Parsing the data isn’t straightforward because the output is in human-readable form, but once done, we have information that can be presented in (friendlier) human-readable form or output as JSON. The latter is presented via STDOUT so it can be piped into other analysis tools, such as jq. You should note that UTIs contain periods/full stops. For jq these are reserved characters, so UTIs need to be quoted. For example:

utitool --list --json | jq '."com.adobe.pdf".extensions'

Of course, Apple uses UTIs in many roles other than file-content indication. For example, It identifies all of its devices using UTIs. Likewise its array of macOS UI icons. All of these are defined in macOS’ CoreTypes bundle, which also records most if not all public content-type UTIs. This necessitated some hackery to ignore the unwanted UTIs as there’s no consistent flag for UTI types.

Even without these, CoreTypes defines many, many UTIs.
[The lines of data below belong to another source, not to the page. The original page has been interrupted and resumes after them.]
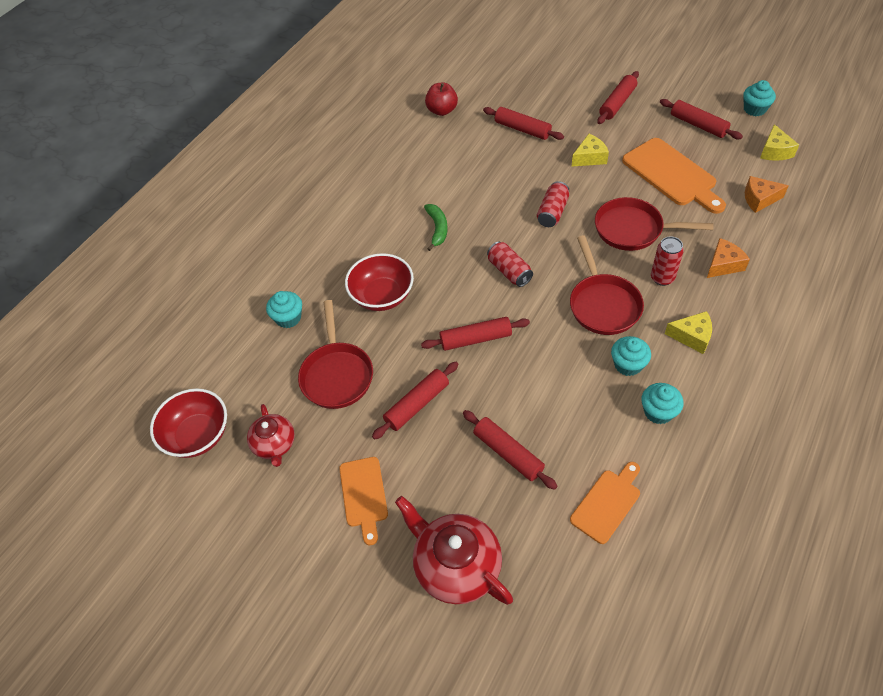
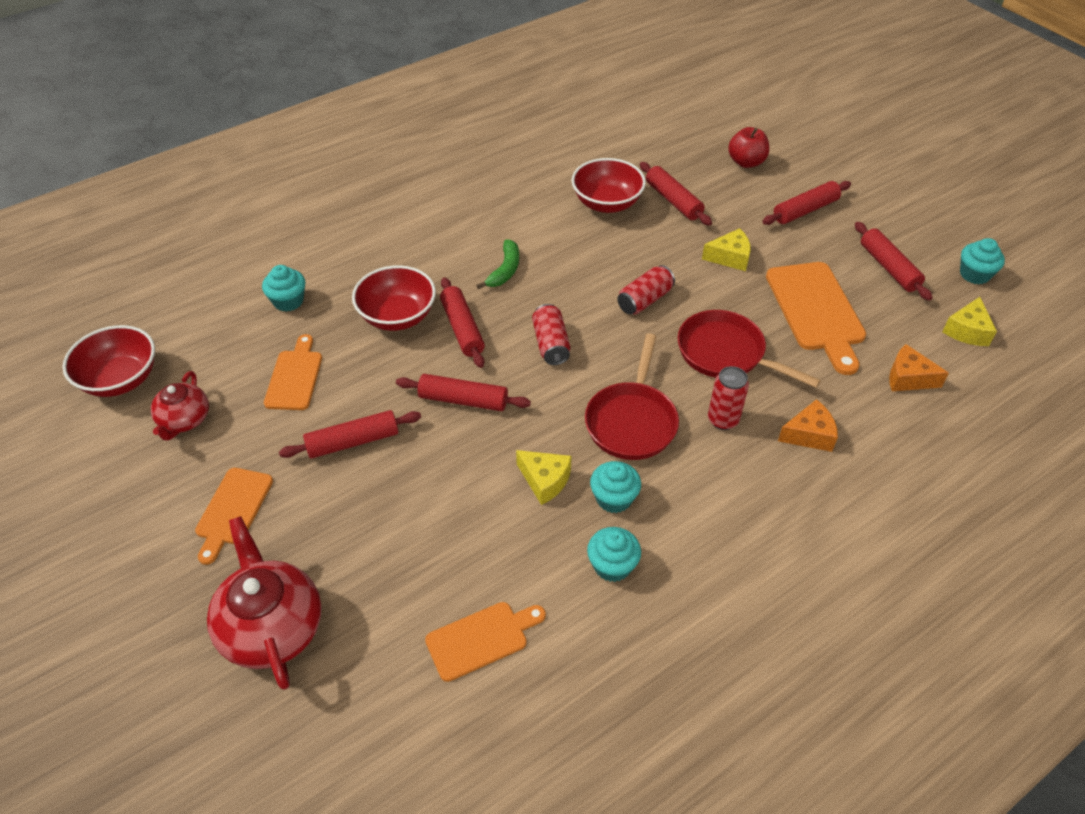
camera: 20 degrees right, 5 degrees down
red pan [298,300,373,409] -> orange cutting board [264,334,322,410]
red apple [425,83,458,116] -> red apple moved to [728,127,769,168]
red rolling pin [463,410,557,490] -> red rolling pin moved to [440,277,485,368]
yellow cheese [665,311,712,354] -> yellow cheese moved to [516,450,572,505]
none -> red bowl [572,158,646,213]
Using the tool reveals, for instance, that ts is registered for TypeScript files, but the MPEG-4 Transport Stream UTI comes first on the list, as the picture at the top of this article shows. Clearly, macOS doesn’t look beyond that first entry when deciding what kind of content a file contains and therefore what QuickLook previewer to open for it — even if, say, you have told Finder to open all .ts files in Visual Studio Code.

Work on finding a way around this issue continues. In the meantime, you can download utitool 1.2.0 from my website, or build it from source after cloning the source code, to pursue your own investigation of macOS’ UTIs.